▶ GIVEN INFORMATION:
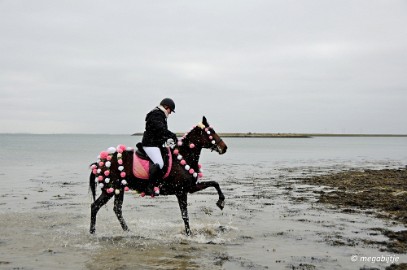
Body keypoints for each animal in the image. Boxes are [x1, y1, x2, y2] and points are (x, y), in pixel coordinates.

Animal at [89, 117, 228, 235]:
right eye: (211, 132)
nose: (224, 148)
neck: (182, 157)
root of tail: (100, 162)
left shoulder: (191, 187)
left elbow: (214, 183)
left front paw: (221, 202)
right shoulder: (181, 192)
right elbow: (185, 215)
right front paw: (189, 234)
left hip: (116, 189)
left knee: (111, 208)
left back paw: (121, 231)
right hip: (112, 189)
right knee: (100, 207)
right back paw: (96, 232)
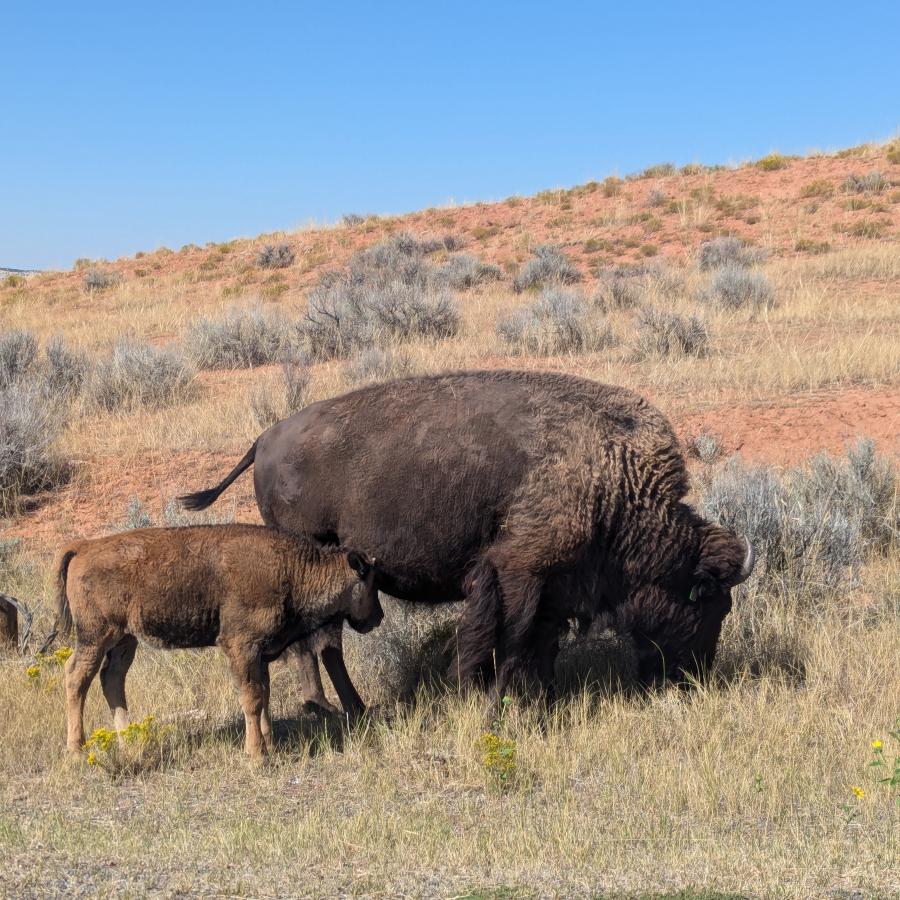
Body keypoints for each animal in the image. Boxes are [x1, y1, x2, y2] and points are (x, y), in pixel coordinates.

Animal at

▶ WHAT TO WORK ON:
The required output is the line containing "left front paw: (221, 202)" plus every line after it to the end of the data, copied exactly and with no pictures.

▶ RESULT:
left front paw: (221, 202)
right shoulder: (181, 192)
right elbow: (185, 215)
right front paw: (189, 234)
left hip: (116, 189)
left knee: (111, 208)
left back paw: (121, 231)
right hip: (112, 189)
right knee: (100, 207)
right back paw: (96, 232)
Body keypoints for each animal in the image. Boxes are [x1, y1, x2, y2] and points are (x, y), in pixel coordinates.

Animal at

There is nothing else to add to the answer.